"Ugh!" interrupted Miss Kelly, with a shudder. "Just hear how the wind whistles around the house. It positively gives me the shivers."
"Well, within a week after the murder queer things began to happen in that room," the Colonel went on. "Odd noises were to be heard, muffled screams came from behind the closed doors, and finally the people who lived here saw the white, ghostly form of my great-great-grandmother moving about in the room and in the halls. Ever since that time her spirit can be seen up there, for it comes around once in a while to see if anybody desecrates the room by trying to sleep in it. With my own eyes I have seen it—dozens of times. Since my marriage it has not been here, but I expect it almost any night."
George Washington appeared suddenly in the hall door and his stentorian though eminently respectable tones startled the entire assemblage, the Colonel included. There were a dozen little feminine shrieks and more than one man caught his breath sharply. George Washington was the butler at Gloaming.
"Majah Harpeh's kerridge, sah," he announced obsequiously.
"Oh, I'm so glad," gasped Miss Kelly, mightily relieved. Then, in confusion: "I mean, Mrs. Harper, that I'm glad it isn't the ghost, you know."
Half an hour later the parlours were deserted, except for the presence of a tall young man with a far-away, dissatisfied look in his eyes. In all the spare bed chambers guests were preparing for bed. Young Garrison had said good night to all of them and remained below stairs to commune with himself at the midnight hour.

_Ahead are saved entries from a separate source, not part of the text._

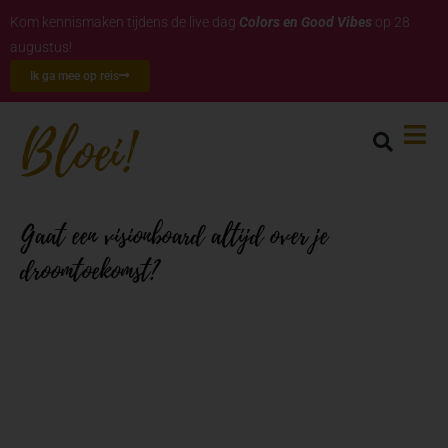
Kom kennismaken tijdens de live dag
Colors en Good Vibes
op 28
augustus!
Ik ga mee op reis
Gaat een visionboard altijd over je
droomtoekomst?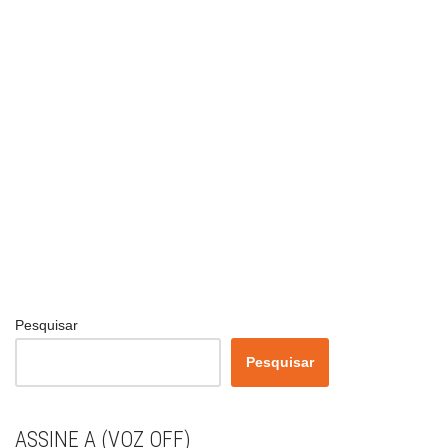
Pesquisar
Pesquisar
ASSINE A (VOZ OFF)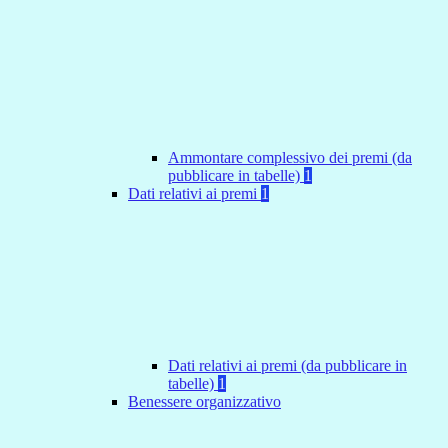
Ammontare complessivo dei premi (da
pubblicare in tabelle)
1
Dati relativi ai premi
1
Dati relativi ai premi (da pubblicare in
tabelle)
1
Benessere organizzativo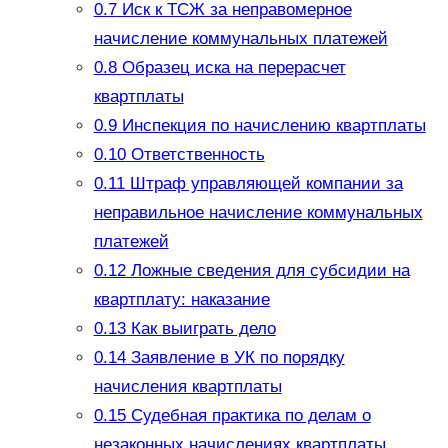
0.7
Иск к ТСЖ за неправомерное
начисление коммунальных платежей
0.8
Образец иска на перерасчет
квартплаты
0.9
Инспекция по начислению квартплаты
0.10
Ответственность
0.11
Штраф управляющей компании за
неправильное начисление коммунальных
платежей
0.12
Ложные сведения для субсидии на
квартплату: наказание
0.13
Как выиграть дело
0.14
Заявление в УК по порядку
начисления квартплаты
0.15
Судебная практика по делам о
незаконных начислениях квартплаты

For many minutes he sat before the fireplace, staring moodily at the flames. Gates Garrison admitted reluctantly that it was all very nice at Gloaming, that it was "a bully place to spend the holidays and all that, you know," but for a very well-defined reason he was wishing they were over and he was back in New York once more. He was in love. It is not unusual for a young man of his age to be desperately in love and it is by no means unusual that he should be in love with the most impossible of persons. Gates Garrison's affections at this period of his life were the property in fee simple of a very pretty and decidedly popular member of the chorus at Weber & Field's. After convincing himself that he was quite alone in the huge old parlour, the hopeless Mr. Garrison guiltily drew from the inside pocket of his coat a thick and scrawly letter. Then he did things to this letter that in after years he would blush to acknowledge, if they remained a part of his memory. He kissed the scribble—undeniably. Then, with rapt eyes, he reread the lengthy missive from "Dolly." It had come in the morning mail and he had read it a dozen times. The reader is left to conjecture just what the letter contained. Mr. Garrison's thoughts were running something like this:
"Lord, if my sister knew about you, Dolly, she'd have so many fits that you couldn't count them. They think I'm an absolute stick when it comes to girls. If they only knew! What the deuce did I do with that photograph—ah, here it is. Inside vest pocket, left-hand side—just where it belongs."
He pulled a small photograph from his vest pocket and sat gazing at it rapturously. It was the portrait of the fair Dolly in tights. After a long scrutiny of this rather picturesque product of nature and the photographer, he arose and, with a sigh, turned off all the lights in the room, still holding the picture in his hand. The fire in the grate was now the only means of illumination in the parlour and the halls were dark. Reconsidering his impulse to go to bed, he threw himself in a chair before the grate, his elbow resting on the mahogany table at its right. There he devoted himself to—dreams. A wave of cold air crossing his back brought him from dreamland.
"Some one must have left a door open," he grumbled. He looked up and down the hall and then resumed his seat before the fire. A moment later the chilly draft struck him again. "Confound it! There's a devil of a draft from somewhere. It goes clean through me. Must be a crack in the floor. That's the trouble with these shacks that somebody's grandfather built before the flood." He vigorously poked up the fire and drew his chair a little closer to the circle of warmth.